Yes, it is very likely that most of the heiress of the flourishing western feminism have today been held in a complicated road or even worse sometimes lost their way.Indeed, we lost our way when we let down the main battles that the feminist pioneers would have held high on their goals to achieve, like equal earnings, only to battle administrative labels like “mademoiselle” or grammar that leans toward favoring male constructions, to cite the french example only.

And against all odds, I believe the feminists that will show us the way are appearing slowly but surely out the fog the Arab spring set on women’s rights.

While so many of us are being told that unlike the rest of the world, we are so advanced, developed, so superior in every possible way, many of us have become numb or unaware of the still sensitive and crucial stakes of feminism – here and there- and have turned to look down on other people, as if progress could only come out of us.

Let it not be said that Arab women’s struggle is going to be easy. They are facing huge challenges, in many ways much more than European women.There is no denying a European woman that has the right to vote unlike her Saudi counterpart is not on the same scale in terms of right struggle than her, but if the former is unaware of the struggles she still has to face and thus do not act toward dealing with it, then her rights as a woman are dying due to that ignorance.

As goes the saying “no one is more helplessly enslaved that those who think they are free” and unfortunately, taking our rights for granted seems to be the way a lot among us took.

Looking back at this outrageous picture of an Egyptian female protester who was stripped naked and beaten by the police while protesting for her rights and all Egyptians’ rights, I recall the famous picture of Ada Wright, beaten by police forces while protesting in the early 20th century for her right to vote in Britain with other feminists. They too were beaten, sexually harassed, assaulted and humiliated while struggling for their rights.

They too were brave women, who stood up to themselves and to their compatriots despite the difficulties they knew they would face as women.

These women were the greatest feminists, because they were aware in every possible way of all the struggles they would have to face: they didn’t ignore any of it, nor left out the less crucial ones, they had their eyes wide open and this is what lead them to success.

For a long time, many of us have been taking our rights for granted. These courageous arab women are not, and not just because they may not have some of the rights we do have, but because they are fully aware of every single struggle they have to battle, and every inch of it and they are not ready to give up any of it.
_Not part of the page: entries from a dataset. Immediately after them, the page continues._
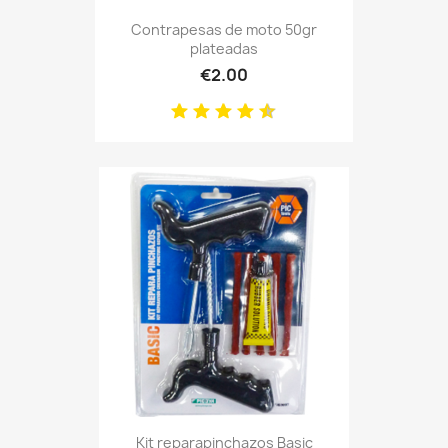
Contrapesas de moto 50gr
plateadas
€2.00
Kit reparapinchazos Basic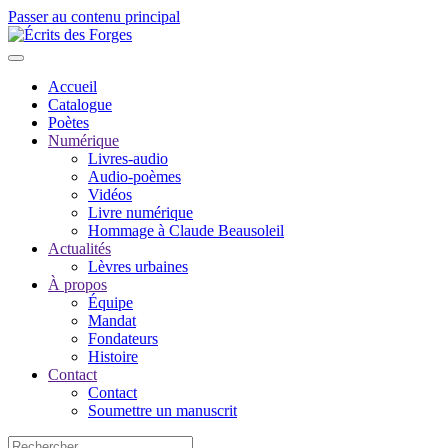
Passer au contenu principal
Accueil
Catalogue
Poètes
Numérique
Livres-audio
Audio-poèmes
Vidéos
Livre numérique
Hommage à Claude Beausoleil
Actualités
Lèvres urbaines
À propos
Équipe
Mandat
Fondateurs
Histoire
Contact
Contact
Soumettre un manuscrit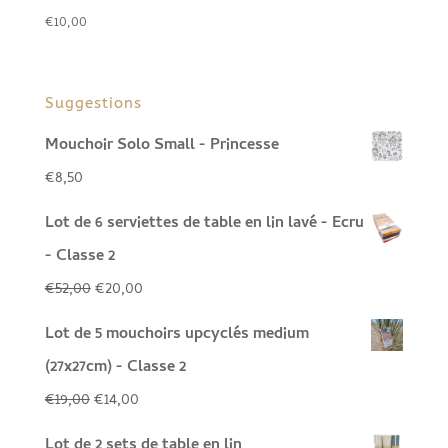
€
10,00
Suggestions
Mouchoir Solo Small - Princesse
€
8,50
Lot de 6 serviettes de table en lin lavé - Ecru
- Classe 2
Le
Le
€
52,00
€
20,00
prix
prix
Lot de 5 mouchoirs upcyclés medium
initial
actuel
(27x27cm) - Classe 2
était :
est :
Le
Le
€
19,00
€
14,00
€52,00.
€20,00.
prix
prix
Lot de 2 sets de table en lin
The struggle of women in the Arab spring as well as initiatives like “the uprising of women in the arab world” and the support they received are the beginning of the growing new arab feminism in this century, that goes beyond the polarizations that caught feminism in one position: by defending the right of the veiled as much as the right of the unveiled for example and thus simply defending freedom and choice, the essence of feminism.

This somehow leads me to believe, just like history showed, that sometimes the biggest progress does not necessarily come out of a step by step taken road, but by getting on climbing the biggest mountain.

So today, against all odds, I am looking up to the Arab world, full of hope. And actually, all feminists should.